🤖 AI Summary
This work addresses the lack of quantitative evaluation in existing methods regarding how generated data affects downstream model performance, which hinders reliable synthetic data quality assurance. The authors propose a model-aware synthetic data generation framework that, for the first time, leverages acquisition functions from active learning as interpretable, model-centric reward signals. Integrating reinforcement learning–based generation, a rejection-sampling alternative strategy, and generalization techniques across models and resource scales, the framework guides language models to produce data with higher information content and greater task impact. Experiments on mathematical reasoning, medical question answering, and code generation demonstrate that student models trained on the generated data achieve performance gains of 2–7% and exhibit significantly improved robustness against catastrophic forgetting.
📝 Abstract
Data quality remains a critical bottleneck in developing capable, competitive models. Researchers have explored many ways to generate top quality samples. Some works rely on rejection sampling: generating lots of synthetic samples and filtering out low-quality samples. Other works rely on larger or closed-source models to extract model weaknesses, necessary skills, or a curriculum off of which to base data generation. These works have one common limitation: there is no quantitative approach to measure the impact of the generated samples on the downstream learner. Active learning literature provides exactly this, in the form of acquisition functions. Acquisition functions measure the informativeness and/or influence of data, providing interpretable, model-centric signals. Inspired by this, we propose AcquisitionSynthesis: using acquisition functions as reward models to train language models to generate higher-quality synthetic data. We conduct experiments on classic verifiable tasks of math, medical question-answering, and coding.

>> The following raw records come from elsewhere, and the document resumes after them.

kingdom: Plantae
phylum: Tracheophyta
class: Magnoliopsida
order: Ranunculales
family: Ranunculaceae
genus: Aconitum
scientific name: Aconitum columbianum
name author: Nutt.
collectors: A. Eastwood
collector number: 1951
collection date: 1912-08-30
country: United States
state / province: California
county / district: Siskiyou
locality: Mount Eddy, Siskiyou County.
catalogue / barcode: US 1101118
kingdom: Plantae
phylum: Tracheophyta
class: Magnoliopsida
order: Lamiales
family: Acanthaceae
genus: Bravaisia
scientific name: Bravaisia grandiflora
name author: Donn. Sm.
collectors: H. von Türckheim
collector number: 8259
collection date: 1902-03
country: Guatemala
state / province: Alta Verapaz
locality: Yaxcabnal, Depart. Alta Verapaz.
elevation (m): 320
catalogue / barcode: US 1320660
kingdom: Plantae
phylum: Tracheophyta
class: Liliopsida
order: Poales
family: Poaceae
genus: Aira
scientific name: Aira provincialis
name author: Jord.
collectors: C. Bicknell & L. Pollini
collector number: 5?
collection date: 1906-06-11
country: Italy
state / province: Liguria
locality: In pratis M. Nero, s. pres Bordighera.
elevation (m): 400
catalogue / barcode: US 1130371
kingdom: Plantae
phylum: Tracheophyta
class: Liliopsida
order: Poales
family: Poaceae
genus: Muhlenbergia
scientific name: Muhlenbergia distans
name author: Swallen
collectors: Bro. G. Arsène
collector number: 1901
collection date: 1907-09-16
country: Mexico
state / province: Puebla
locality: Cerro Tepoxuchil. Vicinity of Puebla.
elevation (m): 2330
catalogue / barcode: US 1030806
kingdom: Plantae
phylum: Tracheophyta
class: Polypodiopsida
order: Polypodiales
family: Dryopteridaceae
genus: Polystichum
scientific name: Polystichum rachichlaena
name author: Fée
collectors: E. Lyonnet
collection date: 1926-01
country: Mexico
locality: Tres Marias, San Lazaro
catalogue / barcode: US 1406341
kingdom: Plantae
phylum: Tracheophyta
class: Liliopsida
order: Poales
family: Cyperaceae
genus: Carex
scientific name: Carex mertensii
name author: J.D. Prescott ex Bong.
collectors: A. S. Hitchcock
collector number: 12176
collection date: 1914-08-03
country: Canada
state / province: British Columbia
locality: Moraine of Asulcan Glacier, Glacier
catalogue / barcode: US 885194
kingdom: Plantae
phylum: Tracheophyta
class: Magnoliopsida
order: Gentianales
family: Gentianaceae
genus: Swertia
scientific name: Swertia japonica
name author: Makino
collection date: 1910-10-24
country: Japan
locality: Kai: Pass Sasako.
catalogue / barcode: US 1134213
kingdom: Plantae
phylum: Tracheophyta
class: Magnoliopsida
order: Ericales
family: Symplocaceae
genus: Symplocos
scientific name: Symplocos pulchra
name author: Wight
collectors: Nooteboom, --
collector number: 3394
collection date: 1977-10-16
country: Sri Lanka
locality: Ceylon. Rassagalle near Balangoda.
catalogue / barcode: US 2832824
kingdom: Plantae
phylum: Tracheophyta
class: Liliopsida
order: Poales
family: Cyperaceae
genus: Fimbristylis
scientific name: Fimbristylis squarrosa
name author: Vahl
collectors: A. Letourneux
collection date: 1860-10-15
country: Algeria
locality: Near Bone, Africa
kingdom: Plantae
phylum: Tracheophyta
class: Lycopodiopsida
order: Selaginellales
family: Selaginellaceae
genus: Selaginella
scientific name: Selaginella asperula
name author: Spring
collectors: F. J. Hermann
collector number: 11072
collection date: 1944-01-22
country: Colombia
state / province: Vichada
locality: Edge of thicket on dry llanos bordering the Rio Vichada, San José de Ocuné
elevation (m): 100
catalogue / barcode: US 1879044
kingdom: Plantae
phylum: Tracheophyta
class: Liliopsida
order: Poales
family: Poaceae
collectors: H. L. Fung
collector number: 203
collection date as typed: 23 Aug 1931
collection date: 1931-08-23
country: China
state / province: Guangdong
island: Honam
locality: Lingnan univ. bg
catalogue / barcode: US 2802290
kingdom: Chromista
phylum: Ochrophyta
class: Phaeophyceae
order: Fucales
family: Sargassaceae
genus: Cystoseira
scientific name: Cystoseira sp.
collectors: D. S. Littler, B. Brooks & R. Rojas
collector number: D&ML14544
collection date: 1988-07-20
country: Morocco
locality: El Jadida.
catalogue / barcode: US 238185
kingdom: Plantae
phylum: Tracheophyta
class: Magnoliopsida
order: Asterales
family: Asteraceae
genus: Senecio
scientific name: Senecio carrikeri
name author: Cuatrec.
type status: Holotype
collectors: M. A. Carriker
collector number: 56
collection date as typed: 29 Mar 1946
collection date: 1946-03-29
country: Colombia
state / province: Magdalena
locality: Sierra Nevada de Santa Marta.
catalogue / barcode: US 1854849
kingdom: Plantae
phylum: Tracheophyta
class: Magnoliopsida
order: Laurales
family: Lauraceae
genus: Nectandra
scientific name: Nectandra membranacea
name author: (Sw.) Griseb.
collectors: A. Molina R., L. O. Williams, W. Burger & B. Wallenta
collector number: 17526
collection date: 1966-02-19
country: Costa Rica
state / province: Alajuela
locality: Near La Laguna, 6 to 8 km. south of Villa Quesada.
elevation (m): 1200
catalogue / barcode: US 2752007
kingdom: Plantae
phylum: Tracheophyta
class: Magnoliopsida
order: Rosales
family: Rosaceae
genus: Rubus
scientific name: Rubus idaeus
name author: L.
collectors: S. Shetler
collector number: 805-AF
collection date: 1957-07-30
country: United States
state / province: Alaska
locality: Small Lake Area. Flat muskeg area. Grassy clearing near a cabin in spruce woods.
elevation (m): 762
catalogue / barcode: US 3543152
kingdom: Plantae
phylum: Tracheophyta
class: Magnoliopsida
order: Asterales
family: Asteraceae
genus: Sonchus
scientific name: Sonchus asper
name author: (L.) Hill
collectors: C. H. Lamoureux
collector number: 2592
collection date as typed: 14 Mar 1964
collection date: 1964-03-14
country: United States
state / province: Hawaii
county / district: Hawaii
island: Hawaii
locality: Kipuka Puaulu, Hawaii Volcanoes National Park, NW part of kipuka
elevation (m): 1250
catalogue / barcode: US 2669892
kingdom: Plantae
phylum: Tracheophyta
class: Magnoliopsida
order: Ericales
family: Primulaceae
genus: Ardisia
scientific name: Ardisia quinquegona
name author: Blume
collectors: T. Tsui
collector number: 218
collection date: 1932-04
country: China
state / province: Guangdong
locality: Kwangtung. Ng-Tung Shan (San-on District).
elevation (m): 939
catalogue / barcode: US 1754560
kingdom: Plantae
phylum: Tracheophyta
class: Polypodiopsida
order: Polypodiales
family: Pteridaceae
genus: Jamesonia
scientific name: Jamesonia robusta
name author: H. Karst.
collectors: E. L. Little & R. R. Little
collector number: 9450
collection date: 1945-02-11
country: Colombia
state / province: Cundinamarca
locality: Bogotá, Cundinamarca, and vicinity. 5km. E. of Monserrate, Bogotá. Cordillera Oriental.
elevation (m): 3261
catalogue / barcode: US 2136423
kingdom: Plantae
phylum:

Our experimental results indicate that (1) student models trained with AcquisitionSynthesis data achieve good performance on in-distribution tasks (2-7% gain) and is more robust to catastrophic forgetting, and (2) AcquisitionSynthesis models can generate data for other models and for low-to-high resource training paradigms. By leveraging acquisition rewards, we seek to demonstrate a principled path toward model-aware self-improvement that surpasses static datasets.